_To do_
Update everything from the line containing "OMENTARIOS RECIENTES" down to the end of the material below by replacing "Misinformation" with "Disinformation" and leaving all else unchanged. Give only those lines.
[[ Data shown, beginning ]]
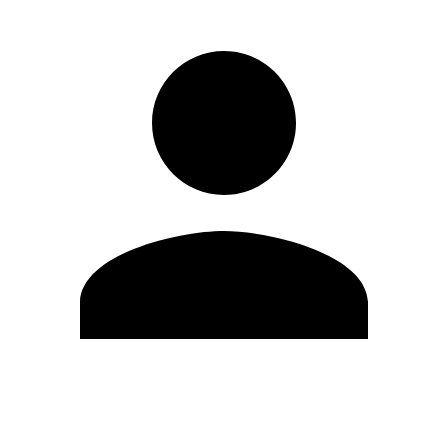
Editar Perfil
Cambiar contraseña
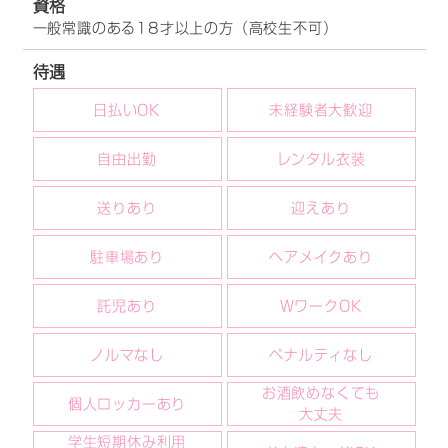
資格
一般常識のある18才以上の方（高校生不可）
待遇
日払いOK
未経験者大歓迎
自由出勤
レンタル衣装
送りあり
迎えあり
駐車場あり
ヘアメイクあり
託児あり
WワークOK
ノルマなし
ペナルティなし
お酒飲めなくても
個人ロッカーあり
大丈夫
学生短期休み利用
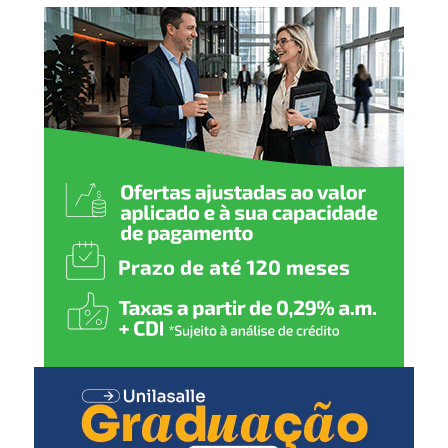
produtos ficam impedidos de serem vendidos ou
Hepatite B (1
ª
dose)
utilizados até que a situação seja avaliada.
2 meses
:
Pentavalente (1ª dose)
Pólio (1ª dose)
Pneumocócica (1ª dose)
Rotavírus (1ª dose)
3 meses
:
Meningocócica C (1ª dose)
4 meses
:
Pentavalente (2ª dose)
Pólio (2ª dose)
Pneumocócica (2ª dose)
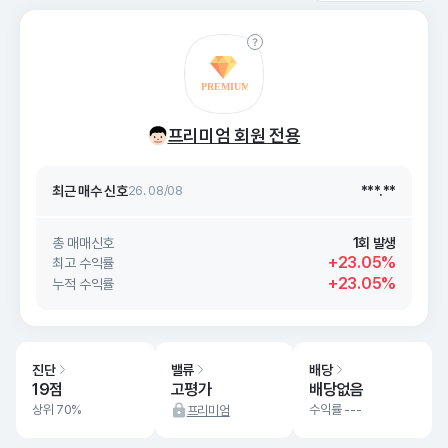
최근 매수 신호 상승률
***.**
최근 매수 신호
26. 08/08
***.**
프리미엄 회원 전용
최근 매수 신호 상승률
***.**
최근 매수 신호
26. 08/08
***.**
총 매매신호
1회 발생
+23.05%
최고 수익률
+23.05%
누적 수익률
진단
밸류
배당
19점
고평가
배당없음
상위 70%
수익률 ---
프리미엄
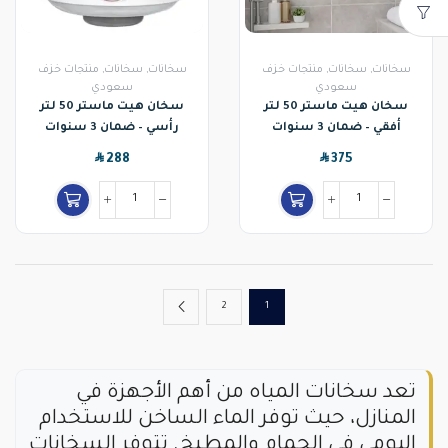
سخانات
,
سخانات
,
منتجات خزف
سخانات
,
سخانات
,
منتجات خزف
سعودي
سعودي
سخان هيت ماستر 50 لتر
سخان هيت ماستر 50 لتر
أفقي – ضمان 3 سنوات
رأسي – ضمان 3 سنوات
SAR
SAR
288
375
2
1
تعد سخانات المياه من أهم الأجهزة في
المنازل، حيث توفر الماء الساخن للاستخدام
اليومي في الحمام والمطبخ. تتوفر السخانات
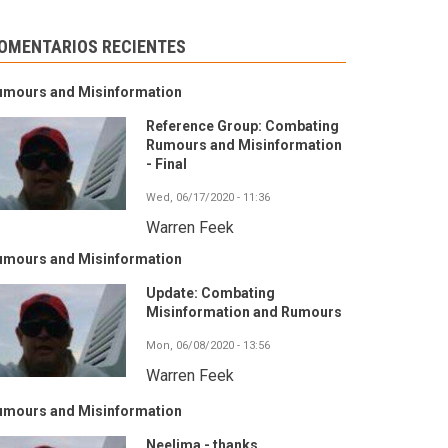
OMENTARIOS RECIENTES
umours and Misinformation
Reference Group: Combating
Rumours and Misinformation
- Final
Wed, 06/17/2020 - 11:36
Warren Feek
umours and Misinformation
Update: Combating
Misinformation and Rumours
Mon, 06/08/2020 - 13:56
Warren Feek
umours and Misinformation
Neelima - thanks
[[ Data shown, end ]]
_Result of the task_
OMENTARIOS RECIENTES
umours and Disinformation
Reference Group: Combating
Rumours and Disinformation
- Final
Wed, 06/17/2020 - 11:36
Warren Feek
umours and Disinformation
Update: Combating
Disinformation and Rumours
Mon, 06/08/2020 - 13:56
Warren Feek
umours and Disinformation
Neelima - thanks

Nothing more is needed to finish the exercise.